Fix: ship /portal/profile with at minimum: read-only PII view + "Change password" form (re-uses the existing reset-password endpoint or a new change-password endpoint that takes the current pw). Phone/address editing is a longer fix because of the audit-trail implications.

Scope: small for password; medium with PII edits.

---

V11. Portal invoices page lists invoices but offers no view/download — even though documents do

File: src/app/(portal)/portal/invoices/page.tsx:53-99

Each invoice row shows number, status, due/paid dates, amount, and a small payment-status caption. There is no link, no PDF view, no download. By contrast, the portal Documents page (peer route) ends each row with a <DocumentDownloadButton documentId={doc.id} /> that fetches a signed S3 URL.

Compare to admin/CRM where invoices have a full PDF render flow (invoice service generates the PDF + signed URL).

Impact: a portal user can see they owe money and cannot retrieve the actual invoice document. They have to email the port to ask for a PDF copy.

Fix: add an invoice-PDF endpoint under /api/portal/invoices/[id]/ download mirroring the documents one, and a download button on each row. The invoice PDF generator already exists (src/lib/services/ invoices.ts).

Scope: small.

---

DEV-NOTES (legitimately staged-for-later, calling out so they're not forgotten)

V12. Email-templates admin only edits subject lines — body editing is a documented "next iteration"

Files:

• src/components/admin/email-templates-admin.tsx:78-79 — "Customize the subject line of transactional emails per port. Body editing is the next iteration; for now the layout and HTML stay locked to the default template."
• src/lib/email/template-catalog.ts:5-9 — same statement in the catalog header.

The page is honest about the limitation, so this isn't a "broken" finding. But it's a notable shipped-without-the-killer-feature gap: the multi-tenant promise of per-port email customization can't deliver the body changes that ports actually want (logo placement, signature, language). Combined with V2 (branding HTML fragments aren't read at all), there is currently NO way for a non-super-admin per-port admin to customize the email body in any way.

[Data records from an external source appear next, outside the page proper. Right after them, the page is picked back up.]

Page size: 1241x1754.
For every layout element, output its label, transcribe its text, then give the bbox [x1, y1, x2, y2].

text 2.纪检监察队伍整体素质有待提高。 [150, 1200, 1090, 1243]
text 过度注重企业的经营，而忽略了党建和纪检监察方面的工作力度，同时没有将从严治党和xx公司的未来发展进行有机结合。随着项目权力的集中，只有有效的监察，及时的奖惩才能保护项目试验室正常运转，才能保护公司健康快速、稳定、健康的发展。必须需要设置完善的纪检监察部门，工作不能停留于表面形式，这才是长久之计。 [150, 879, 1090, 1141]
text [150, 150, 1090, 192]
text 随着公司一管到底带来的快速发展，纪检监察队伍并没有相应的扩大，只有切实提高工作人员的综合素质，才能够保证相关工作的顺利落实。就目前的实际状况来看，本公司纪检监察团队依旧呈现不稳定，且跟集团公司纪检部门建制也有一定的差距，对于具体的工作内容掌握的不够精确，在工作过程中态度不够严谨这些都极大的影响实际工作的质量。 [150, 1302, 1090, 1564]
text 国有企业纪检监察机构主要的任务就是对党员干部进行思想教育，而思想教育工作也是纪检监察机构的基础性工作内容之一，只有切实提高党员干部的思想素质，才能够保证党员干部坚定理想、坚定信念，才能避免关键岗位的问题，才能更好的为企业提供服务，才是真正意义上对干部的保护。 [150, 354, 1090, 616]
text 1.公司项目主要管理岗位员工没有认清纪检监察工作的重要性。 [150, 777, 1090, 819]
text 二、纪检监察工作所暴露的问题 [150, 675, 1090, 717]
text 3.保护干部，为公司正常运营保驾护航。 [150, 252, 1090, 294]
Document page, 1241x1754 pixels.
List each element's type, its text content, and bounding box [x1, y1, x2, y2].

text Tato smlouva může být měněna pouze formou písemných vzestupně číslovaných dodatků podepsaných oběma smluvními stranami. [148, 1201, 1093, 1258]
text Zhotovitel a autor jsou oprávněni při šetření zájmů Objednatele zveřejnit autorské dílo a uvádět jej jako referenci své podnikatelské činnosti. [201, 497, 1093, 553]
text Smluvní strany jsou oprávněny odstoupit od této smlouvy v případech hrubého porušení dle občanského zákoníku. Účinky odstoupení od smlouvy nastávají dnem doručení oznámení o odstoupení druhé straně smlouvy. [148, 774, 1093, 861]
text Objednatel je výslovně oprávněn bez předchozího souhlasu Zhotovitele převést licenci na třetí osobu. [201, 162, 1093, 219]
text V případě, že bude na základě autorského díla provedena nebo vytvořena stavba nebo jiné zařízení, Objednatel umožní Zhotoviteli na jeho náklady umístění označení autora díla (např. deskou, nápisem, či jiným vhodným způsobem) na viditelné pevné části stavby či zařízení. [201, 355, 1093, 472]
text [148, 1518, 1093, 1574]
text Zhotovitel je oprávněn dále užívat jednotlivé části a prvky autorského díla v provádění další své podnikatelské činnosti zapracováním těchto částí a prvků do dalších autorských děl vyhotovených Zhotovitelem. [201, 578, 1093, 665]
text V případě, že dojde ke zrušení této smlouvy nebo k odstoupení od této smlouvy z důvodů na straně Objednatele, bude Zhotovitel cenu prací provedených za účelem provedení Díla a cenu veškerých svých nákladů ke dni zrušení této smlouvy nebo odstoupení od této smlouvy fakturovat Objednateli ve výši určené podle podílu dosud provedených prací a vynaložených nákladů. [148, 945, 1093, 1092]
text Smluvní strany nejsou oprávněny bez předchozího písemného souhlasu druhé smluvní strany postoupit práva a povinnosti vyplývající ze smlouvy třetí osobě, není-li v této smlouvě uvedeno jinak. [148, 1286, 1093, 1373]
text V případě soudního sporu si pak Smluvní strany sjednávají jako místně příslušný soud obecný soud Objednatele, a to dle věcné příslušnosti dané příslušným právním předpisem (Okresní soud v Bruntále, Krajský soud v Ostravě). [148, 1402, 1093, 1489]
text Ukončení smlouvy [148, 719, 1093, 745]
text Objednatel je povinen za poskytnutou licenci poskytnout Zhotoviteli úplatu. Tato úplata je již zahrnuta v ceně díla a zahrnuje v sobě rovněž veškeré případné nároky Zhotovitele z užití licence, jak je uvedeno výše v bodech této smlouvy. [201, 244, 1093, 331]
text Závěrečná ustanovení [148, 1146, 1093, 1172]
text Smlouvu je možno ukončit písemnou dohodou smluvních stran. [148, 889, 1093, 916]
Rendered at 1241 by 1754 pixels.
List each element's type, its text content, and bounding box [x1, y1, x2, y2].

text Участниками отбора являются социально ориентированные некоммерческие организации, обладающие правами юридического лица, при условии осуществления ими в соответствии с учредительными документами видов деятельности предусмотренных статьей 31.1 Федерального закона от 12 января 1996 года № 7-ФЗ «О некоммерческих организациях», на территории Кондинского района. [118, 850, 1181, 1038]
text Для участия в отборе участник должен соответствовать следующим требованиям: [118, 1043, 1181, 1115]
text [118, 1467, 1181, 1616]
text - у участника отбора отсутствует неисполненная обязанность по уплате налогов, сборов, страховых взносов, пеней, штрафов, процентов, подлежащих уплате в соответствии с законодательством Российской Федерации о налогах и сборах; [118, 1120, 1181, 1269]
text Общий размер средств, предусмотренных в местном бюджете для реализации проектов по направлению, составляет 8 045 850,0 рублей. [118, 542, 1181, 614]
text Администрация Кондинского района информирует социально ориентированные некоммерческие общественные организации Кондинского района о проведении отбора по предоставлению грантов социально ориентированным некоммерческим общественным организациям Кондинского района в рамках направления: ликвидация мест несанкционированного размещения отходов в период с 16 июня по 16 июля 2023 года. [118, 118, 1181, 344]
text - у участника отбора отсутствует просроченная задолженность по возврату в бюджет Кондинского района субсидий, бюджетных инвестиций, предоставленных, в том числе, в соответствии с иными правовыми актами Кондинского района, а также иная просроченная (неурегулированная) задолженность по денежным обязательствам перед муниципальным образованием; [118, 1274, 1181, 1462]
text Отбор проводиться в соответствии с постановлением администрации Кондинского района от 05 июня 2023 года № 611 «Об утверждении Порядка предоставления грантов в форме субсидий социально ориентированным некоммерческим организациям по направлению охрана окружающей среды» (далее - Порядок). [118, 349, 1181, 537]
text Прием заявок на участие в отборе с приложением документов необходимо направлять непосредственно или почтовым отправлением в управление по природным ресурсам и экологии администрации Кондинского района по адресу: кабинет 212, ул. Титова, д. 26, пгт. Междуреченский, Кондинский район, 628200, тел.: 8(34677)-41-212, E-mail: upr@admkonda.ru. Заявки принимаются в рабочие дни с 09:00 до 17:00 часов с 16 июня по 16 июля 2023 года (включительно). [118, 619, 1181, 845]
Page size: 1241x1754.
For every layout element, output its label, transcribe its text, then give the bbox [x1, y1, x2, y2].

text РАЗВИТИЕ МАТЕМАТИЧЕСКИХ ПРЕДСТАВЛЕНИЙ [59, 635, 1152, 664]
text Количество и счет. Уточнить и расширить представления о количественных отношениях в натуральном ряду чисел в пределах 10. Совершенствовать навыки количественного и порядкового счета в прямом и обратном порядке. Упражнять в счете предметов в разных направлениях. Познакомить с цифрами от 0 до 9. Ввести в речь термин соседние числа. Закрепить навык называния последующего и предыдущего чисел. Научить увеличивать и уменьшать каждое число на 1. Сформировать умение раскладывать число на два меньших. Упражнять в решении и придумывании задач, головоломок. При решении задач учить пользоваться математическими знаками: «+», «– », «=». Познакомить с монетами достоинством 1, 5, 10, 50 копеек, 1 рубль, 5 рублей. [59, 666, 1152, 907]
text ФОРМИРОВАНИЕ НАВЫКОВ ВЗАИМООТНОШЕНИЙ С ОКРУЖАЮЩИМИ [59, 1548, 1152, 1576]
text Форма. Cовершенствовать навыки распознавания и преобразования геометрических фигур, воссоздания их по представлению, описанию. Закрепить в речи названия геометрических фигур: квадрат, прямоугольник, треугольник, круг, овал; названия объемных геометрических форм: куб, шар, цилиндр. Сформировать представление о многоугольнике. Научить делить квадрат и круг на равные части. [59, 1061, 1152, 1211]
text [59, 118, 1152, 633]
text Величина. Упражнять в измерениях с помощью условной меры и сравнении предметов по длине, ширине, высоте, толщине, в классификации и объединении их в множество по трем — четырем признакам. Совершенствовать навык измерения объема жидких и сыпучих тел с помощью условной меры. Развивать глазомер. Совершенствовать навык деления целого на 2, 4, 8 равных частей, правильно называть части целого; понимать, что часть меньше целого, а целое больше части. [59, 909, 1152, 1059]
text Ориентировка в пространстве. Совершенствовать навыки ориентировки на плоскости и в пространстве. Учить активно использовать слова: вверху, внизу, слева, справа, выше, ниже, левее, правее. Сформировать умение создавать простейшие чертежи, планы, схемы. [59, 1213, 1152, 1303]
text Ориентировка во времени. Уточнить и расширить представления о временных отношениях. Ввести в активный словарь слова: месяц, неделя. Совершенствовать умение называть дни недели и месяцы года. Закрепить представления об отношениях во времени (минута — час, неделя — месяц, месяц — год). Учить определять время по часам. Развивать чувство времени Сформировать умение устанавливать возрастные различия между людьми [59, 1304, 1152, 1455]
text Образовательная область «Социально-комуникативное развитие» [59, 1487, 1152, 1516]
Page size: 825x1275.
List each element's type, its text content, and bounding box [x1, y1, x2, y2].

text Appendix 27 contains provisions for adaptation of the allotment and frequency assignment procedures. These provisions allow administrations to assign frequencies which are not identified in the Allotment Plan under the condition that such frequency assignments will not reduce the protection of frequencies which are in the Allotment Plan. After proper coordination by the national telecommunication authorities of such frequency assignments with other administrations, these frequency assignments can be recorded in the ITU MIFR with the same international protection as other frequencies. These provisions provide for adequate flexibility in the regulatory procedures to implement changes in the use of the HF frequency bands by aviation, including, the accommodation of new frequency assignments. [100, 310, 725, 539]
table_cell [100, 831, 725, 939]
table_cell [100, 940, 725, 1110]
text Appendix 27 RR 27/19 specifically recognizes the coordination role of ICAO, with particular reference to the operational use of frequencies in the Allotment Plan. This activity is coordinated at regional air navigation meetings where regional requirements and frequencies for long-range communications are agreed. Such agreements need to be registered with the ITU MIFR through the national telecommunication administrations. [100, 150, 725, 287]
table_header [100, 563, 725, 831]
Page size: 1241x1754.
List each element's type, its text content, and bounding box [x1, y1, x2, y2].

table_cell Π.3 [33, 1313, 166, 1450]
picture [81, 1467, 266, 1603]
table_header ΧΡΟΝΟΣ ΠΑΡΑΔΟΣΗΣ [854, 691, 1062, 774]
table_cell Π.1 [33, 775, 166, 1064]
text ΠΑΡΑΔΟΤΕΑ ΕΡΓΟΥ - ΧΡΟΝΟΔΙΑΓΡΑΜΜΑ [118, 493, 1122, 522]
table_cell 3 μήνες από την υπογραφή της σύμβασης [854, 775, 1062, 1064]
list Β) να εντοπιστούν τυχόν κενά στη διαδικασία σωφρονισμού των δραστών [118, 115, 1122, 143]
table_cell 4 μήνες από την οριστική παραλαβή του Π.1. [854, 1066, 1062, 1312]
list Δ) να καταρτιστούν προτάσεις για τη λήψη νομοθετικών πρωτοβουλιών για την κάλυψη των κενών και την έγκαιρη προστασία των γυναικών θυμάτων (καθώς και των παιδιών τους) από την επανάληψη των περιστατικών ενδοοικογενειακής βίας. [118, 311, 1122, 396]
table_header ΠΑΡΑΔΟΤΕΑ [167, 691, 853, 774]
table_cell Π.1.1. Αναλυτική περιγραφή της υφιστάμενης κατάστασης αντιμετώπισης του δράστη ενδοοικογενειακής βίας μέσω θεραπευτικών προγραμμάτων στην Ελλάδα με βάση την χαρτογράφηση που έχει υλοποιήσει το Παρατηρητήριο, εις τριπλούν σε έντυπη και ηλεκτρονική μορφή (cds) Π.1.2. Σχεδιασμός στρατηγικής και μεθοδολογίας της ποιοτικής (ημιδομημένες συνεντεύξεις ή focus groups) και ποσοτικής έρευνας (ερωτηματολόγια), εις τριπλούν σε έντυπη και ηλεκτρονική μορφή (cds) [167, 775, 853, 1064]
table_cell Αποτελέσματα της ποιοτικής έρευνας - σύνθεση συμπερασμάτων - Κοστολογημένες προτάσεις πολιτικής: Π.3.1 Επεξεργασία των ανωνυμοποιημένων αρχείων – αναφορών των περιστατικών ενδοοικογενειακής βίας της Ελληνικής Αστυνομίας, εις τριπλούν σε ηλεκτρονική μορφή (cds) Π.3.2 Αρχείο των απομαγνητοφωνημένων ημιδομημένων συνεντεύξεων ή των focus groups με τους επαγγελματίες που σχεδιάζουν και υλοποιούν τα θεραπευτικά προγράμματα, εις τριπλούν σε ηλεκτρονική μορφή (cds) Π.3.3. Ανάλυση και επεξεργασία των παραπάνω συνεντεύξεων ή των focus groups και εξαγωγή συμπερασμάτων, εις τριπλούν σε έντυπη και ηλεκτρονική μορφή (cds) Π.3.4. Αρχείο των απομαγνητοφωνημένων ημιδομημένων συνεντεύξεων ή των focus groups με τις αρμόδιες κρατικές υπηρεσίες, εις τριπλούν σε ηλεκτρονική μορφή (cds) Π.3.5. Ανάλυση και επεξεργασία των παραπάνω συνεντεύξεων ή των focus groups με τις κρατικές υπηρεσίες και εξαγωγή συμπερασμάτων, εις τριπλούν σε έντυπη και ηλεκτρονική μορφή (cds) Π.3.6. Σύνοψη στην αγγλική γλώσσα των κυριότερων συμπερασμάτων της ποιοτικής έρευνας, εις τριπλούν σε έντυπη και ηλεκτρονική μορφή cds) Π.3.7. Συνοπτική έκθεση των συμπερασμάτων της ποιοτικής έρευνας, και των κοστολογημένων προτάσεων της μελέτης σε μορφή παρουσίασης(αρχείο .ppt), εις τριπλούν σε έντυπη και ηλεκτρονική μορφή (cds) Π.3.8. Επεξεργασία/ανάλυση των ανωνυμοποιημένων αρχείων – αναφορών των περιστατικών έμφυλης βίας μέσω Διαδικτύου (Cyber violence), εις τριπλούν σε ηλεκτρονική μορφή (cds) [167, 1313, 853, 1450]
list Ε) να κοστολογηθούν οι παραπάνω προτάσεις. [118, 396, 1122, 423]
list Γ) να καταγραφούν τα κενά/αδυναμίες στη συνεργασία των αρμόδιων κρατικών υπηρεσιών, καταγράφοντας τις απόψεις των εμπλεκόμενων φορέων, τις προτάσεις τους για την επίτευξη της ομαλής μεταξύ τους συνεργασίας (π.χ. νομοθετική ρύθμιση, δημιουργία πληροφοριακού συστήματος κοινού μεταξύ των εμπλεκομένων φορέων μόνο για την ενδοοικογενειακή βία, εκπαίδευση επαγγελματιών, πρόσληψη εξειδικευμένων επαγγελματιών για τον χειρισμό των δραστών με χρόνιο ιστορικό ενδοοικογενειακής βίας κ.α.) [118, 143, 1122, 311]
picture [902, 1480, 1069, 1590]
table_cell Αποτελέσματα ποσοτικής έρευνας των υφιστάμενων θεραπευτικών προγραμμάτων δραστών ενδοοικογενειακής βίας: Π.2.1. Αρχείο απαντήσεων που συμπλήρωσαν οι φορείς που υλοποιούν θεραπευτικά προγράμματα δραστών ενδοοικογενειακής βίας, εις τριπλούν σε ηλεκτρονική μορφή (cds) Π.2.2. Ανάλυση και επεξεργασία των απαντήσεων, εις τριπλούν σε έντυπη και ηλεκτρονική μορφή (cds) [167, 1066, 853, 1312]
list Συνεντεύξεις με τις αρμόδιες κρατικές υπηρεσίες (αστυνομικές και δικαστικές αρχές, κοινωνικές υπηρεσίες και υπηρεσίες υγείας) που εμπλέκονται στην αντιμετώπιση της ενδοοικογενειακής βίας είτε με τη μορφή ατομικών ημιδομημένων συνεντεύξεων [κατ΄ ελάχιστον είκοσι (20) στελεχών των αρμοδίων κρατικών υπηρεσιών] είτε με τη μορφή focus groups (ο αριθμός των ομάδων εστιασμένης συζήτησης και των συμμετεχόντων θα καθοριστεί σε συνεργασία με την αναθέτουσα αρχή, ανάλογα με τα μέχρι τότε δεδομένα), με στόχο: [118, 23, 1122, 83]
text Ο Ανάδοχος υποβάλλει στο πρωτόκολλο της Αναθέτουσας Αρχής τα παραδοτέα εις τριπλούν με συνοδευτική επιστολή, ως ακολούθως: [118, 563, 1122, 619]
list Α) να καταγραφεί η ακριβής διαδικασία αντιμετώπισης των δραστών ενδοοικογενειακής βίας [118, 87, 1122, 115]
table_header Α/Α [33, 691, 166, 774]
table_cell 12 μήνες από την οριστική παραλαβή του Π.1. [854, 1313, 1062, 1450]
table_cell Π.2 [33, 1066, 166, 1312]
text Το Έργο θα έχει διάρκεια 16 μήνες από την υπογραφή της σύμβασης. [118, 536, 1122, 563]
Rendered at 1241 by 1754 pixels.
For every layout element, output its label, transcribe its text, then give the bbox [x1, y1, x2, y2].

Impact: confined to admin expectations — most ports will assume "Email templates" = "edit the email", click in, see only a subject field, and request the missing body editor.

Fix: scope a body-editing flow that reuses the merge_fields.ts token catalog (the validator already exists for document templates) for safety. Until that's built, V2 + this finding together mean a "rebrand the emails" task is single-tenant only.

Scope: large (HTML editor + token validator + per-port override storage + render-side composition).

---

Summary

12 findings, four severity tiers:

• Visible-broken (V1-V5): five admin/portal controls produce no effect. V1 (email overrides) and V2 (branding) are the highest impact — both silently break the multi-tenant promise.
• Half-wired (V6-V8): three pages where the surrounding wrapper oversells what's there. V8 (inquiry inbox) is the largest scope.
• Mobile parity (V9-V11): mobile users can't reach several real features; portal users have no profile/password surface and can't download invoices.
• Dev-notes (V12): documented limitations called out for the roadmap.

The two highest-leverage quick wins are V1 (wire 6 missing template subject overrides — a few hours) and V11 (portal invoice download — small, fixes a real customer pain point).